#### What this task involves:
Print all entries word for word.

#### Extracted entries:

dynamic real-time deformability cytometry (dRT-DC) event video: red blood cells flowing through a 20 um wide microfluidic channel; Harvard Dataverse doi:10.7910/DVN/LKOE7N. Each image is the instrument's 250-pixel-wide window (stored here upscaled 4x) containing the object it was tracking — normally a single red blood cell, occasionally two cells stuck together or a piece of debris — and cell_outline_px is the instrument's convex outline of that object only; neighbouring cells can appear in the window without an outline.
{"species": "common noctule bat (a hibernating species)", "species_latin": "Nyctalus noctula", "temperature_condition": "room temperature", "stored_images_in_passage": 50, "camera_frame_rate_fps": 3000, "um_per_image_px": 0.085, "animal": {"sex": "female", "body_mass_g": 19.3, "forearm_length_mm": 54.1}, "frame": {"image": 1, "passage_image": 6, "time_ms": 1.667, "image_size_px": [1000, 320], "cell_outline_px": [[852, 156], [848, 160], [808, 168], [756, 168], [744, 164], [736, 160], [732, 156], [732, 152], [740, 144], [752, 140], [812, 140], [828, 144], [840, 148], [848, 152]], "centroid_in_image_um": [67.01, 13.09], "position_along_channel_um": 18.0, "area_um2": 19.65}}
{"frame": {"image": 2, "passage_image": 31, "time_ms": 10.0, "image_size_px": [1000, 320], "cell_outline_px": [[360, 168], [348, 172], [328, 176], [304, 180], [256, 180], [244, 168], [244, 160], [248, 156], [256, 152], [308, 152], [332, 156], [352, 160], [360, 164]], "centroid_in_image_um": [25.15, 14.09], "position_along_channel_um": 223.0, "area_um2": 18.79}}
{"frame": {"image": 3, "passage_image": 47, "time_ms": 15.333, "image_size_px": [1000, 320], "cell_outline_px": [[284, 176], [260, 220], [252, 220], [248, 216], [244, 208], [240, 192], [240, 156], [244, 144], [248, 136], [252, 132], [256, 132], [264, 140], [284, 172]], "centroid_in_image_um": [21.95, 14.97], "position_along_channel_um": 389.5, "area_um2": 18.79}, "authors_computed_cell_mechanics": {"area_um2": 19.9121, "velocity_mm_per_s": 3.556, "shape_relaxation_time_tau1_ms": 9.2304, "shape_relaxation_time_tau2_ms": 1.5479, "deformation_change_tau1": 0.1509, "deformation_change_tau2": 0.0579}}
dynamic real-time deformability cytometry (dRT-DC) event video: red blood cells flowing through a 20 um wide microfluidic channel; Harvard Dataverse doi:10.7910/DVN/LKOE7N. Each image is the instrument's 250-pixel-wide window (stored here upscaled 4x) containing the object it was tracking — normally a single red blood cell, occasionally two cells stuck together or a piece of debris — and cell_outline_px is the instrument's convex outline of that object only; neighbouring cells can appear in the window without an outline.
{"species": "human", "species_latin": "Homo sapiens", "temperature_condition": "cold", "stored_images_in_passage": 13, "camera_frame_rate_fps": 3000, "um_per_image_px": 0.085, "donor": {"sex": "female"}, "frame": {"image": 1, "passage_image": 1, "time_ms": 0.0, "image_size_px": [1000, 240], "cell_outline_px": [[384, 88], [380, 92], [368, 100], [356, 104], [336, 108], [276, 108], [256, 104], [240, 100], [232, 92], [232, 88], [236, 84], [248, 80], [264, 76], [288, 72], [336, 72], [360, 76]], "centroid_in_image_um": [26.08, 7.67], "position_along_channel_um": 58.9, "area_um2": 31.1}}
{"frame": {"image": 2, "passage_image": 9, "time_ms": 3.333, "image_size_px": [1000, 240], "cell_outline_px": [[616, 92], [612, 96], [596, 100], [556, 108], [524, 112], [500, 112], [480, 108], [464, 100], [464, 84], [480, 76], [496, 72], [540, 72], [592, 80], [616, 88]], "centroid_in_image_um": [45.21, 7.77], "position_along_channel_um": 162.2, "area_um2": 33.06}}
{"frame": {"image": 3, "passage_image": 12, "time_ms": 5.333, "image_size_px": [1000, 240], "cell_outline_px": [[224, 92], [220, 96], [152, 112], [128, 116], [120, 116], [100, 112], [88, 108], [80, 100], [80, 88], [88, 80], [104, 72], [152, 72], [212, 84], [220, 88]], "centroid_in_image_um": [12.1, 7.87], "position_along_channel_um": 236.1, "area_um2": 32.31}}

#### Reply to the exercise:
dynamic real-time deformability cytometry (dRT-DC) event video: red blood cells flowing through a 20 um wide microfluidic channel; Harvard Dataverse doi:10.7910/DVN/LKOE7N. Each image is the instrument's 250-pixel-wide window (stored here upscaled 4x) containing the object it was tracking — normally a single red blood cell, occasionally two cells stuck together or a piece of debris — and cell_outline_px is the instrument's convex outline of that object only; neighbouring cells can appear in the window without an outline.
{"species": "common noctule bat (a hibernating species)", "species_latin": "Nyctalus noctula", "temperature_condition": "room temperature", "stored_images_in_passage": 50, "camera_frame_rate_fps": 3000, "um_per_image_px": 0.085, "animal": {"sex": "female", "body_mass_g": 19.3, "forearm_length_mm": 54.1}, "frame": {"image": 1, "passage_image": 6, "time_ms": 1.667, "image_size_px": [1000, 320], "cell_outline_px": [[852, 156], [848, 160], [808, 168], [756, 168], [744, 164], [736, 160], [732, 156], [732, 152], [740, 144], [752, 140], [812, 140], [828, 144], [840, 148], [848, 152]], "centroid_in_image_um": [67.01, 13.09], "position_along_channel_um": 18.0, "area_um2": 19.65}}
{"frame": {"image": 2, "passage_image": 31, "time_ms": 10.0, "image_size_px": [1000, 320], "cell_outline_px": [[360, 168], [348, 172], [328, 176], [304, 180], [256, 180], [244, 168], [244, 160], [248, 156], [256, 152], [308, 152], [332, 156], [352, 160], [360, 164]], "centroid_in_image_um": [25.15, 14.09], "position_along_channel_um": 223.0, "area_um2": 18.79}}
{"frame": {"image": 3, "passage_image": 47, "time_ms": 15.333, "image_size_px": [1000, 320], "cell_outline_px": [[284, 176], [260, 220], [252, 220], [248, 216], [244, 208], [240, 192], [240, 156], [244, 144], [248, 136], [252, 132], [256, 132], [264, 140], [284, 172]], "centroid_in_image_um": [21.95, 14.97], "position_along_channel_um": 389.5, "area_um2": 18.79}, "authors_computed_cell_mechanics": {"area_um2": 19.9121, "velocity_mm_per_s": 3.556, "shape_relaxation_time_tau1_ms": 9.2304, "shape_relaxation_time_tau2_ms": 1.5479, "deformation_change_tau1": 0.1509, "deformation_change_tau2": 0.0579}}
dynamic real-time deformability cytometry (dRT-DC) event video: red blood cells flowing through a 20 um wide microfluidic channel; Harvard Dataverse doi:10.7910/DVN/LKOE7N. Each image is the instrument's 250-pixel-wide window (stored here upscaled 4x) containing the object it was tracking — normally a single red blood cell, occasionally two cells stuck together or a piece of debris — and cell_outline_px is the instrument's convex outline of that object only; neighbouring cells can appear in the window without an outline.
{"species": "human", "species_latin": "Homo sapiens", "temperature_condition": "cold", "stored_images_in_passage": 13, "camera_frame_rate_fps": 3000, "um_per_image_px": 0.085, "donor": {"sex": "female"}, "frame": {"image": 1, "passage_image": 1, "time_ms": 0.0, "image_size_px": [1000, 240], "cell_outline_px": [[384, 88], [380, 92], [368, 100], [356, 104], [336, 108], [276, 108], [256, 104], [240, 100], [232, 92], [232, 88], [236, 84], [248, 80], [264, 76], [288, 72], [336, 72], [360, 76]], "centroid_in_image_um": [26.08, 7.67], "position_along_channel_um": 58.9, "area_um2": 31.1}}
{"frame": {"image": 2, "passage_image": 9, "time_ms": 3.333, "image_size_px": [1000, 240], "cell_outline_px": [[616, 92], [612, 96], [596, 100], [556, 108], [524, 112], [500, 112], [480, 108], [464, 100], [464, 84], [480, 76], [496, 72], [540, 72], [592, 80], [616, 88]], "centroid_in_image_um": [45.21, 7.77], "position_along_channel_um": 162.2, "area_um2": 33.06}}
{"frame": {"image": 3, "passage_image": 12, "time_ms": 5.333, "image_size_px": [1000, 240], "cell_outline_px": [[224, 92], [220, 96], [152, 112], [128, 116], [120, 116], [100, 112], [88, 108], [80, 100], [80, 88], [88, 80], [104, 72], [152, 72], [212, 84], [220, 88]], "centroid_in_image_um": [12.1, 7.87], "position_along_channel_um": 236.1, "area_um2": 32.31}}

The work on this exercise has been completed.